We met a guy named John. From Ithaca. It was his first trip back since 1969. He pointed to us where he was on the field. He had a picture of he and his friends on the side of the road....where he left his Mom's car and trekked the last mile in on foot. His eyes were alight in the re-telling. It was a special time in his life. Only afterwards were they told that they had made history. But something about John's demeanor suggested that they knew it before we did. All these years later he was still pissed at his friends who made him leave Saturday night and miss Hendrix's set. Regrets? He’d had a few.
Back to the present tense. The concert itself was better than it had any right to be. The Who today are the nearly octogenarian Daltrey and Townshend, and a rotating cast of sidemen and women, and this time with an hurriedly rehearsed local orchestra in tow. It was a straight nostalgia trip. They played a total of one song that wasn't at least 40 years old, and half the lawn scurried off the the porta-johns during it, as if given dispensation. The band was crisp and Daltrey especially, who has battled voice issues in the past, was near note-perfect. In an interesting twist, the band once in the guinness book of world records as being the world's loudest (measured at 126 db. To level-set, exposure to 100 db for 15 minutes can cause permanent hearing loss. Townshend way back in the mid-70s was advised by a doctor to "learn to lip read") was now barely louder than a Holiday Inn lounge act. You could converse freely on the lawn during songs without raising your voice. This time around, the songs didn't bludgeon you, and with guys like me being the median age of the crowd, that was a welcome relief. The Who have been my avatar since I was 14 years old. These songs had changed my life. Or at least, assisted me in changing it myself. For some 2 hours I just bathed in them as the stars overhead helped to light us all up.
The crowd. Some 15,000 of us. The cool vibes in the parking lot followed us inside. There wasn't even a hint of trouble. It was the first concert I've ever been to that was entirely without assholes.
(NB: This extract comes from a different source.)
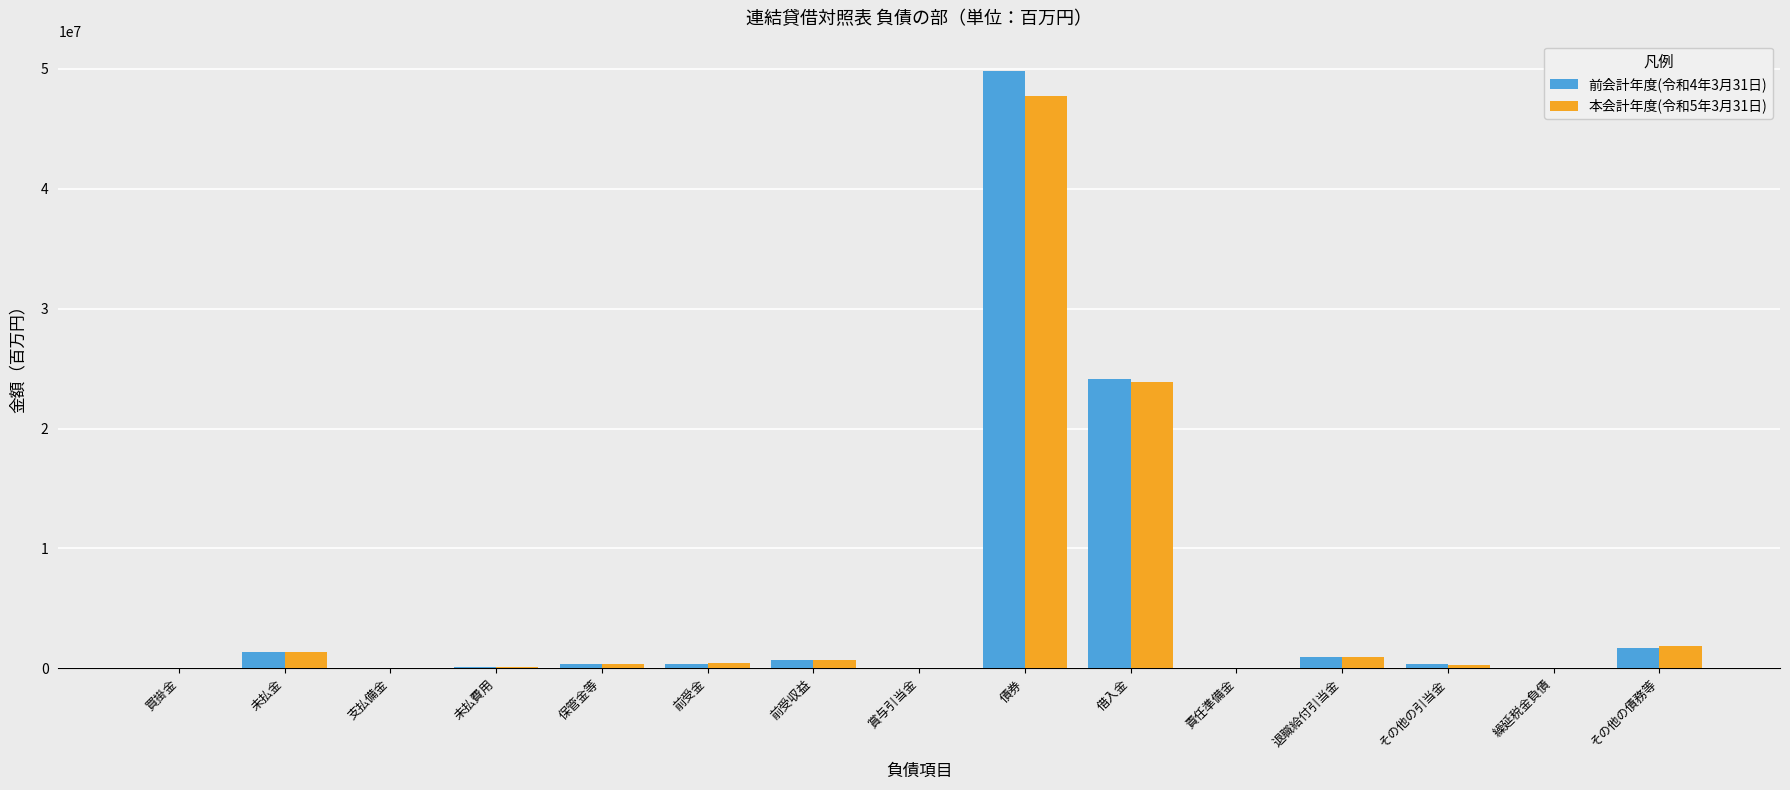

Are the bars horizontal?

No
I was reminded that it's still possible for us to come together and not decimate each other. It was the perfect medicine.
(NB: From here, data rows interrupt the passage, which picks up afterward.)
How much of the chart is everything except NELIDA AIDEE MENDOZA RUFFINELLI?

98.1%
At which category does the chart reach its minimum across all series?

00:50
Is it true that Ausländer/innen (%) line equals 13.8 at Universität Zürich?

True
I don't know if it's the place, or if I just got lucky. The last Who concert I was at I nearly got into a fist-fight with the dribbling, gibberish-spouting drug addict behind me. But that was in Newark, NJ, and it felt kinda normal there. I feel like the aura of Woodstock today weeds such people out.....which is ironic because Max Yasgur's neighbors were convinced even after the fact that dribbling, gibberish-spouting drug addicts had nearly killed them all. In truth every small town could do with an influx of guys like our instant friend John, and everybody who stood and sat around us on the lawn. The 500,000 there that weekend in 1969, and the 15,000 with us on Saturday night, make up the kind of nation I want to be a part of.
With a pretty cool soundtrack too.
In a bit..
ps and then I came home and tested positive for Covid the next morning, providing once again that we can't have nice things.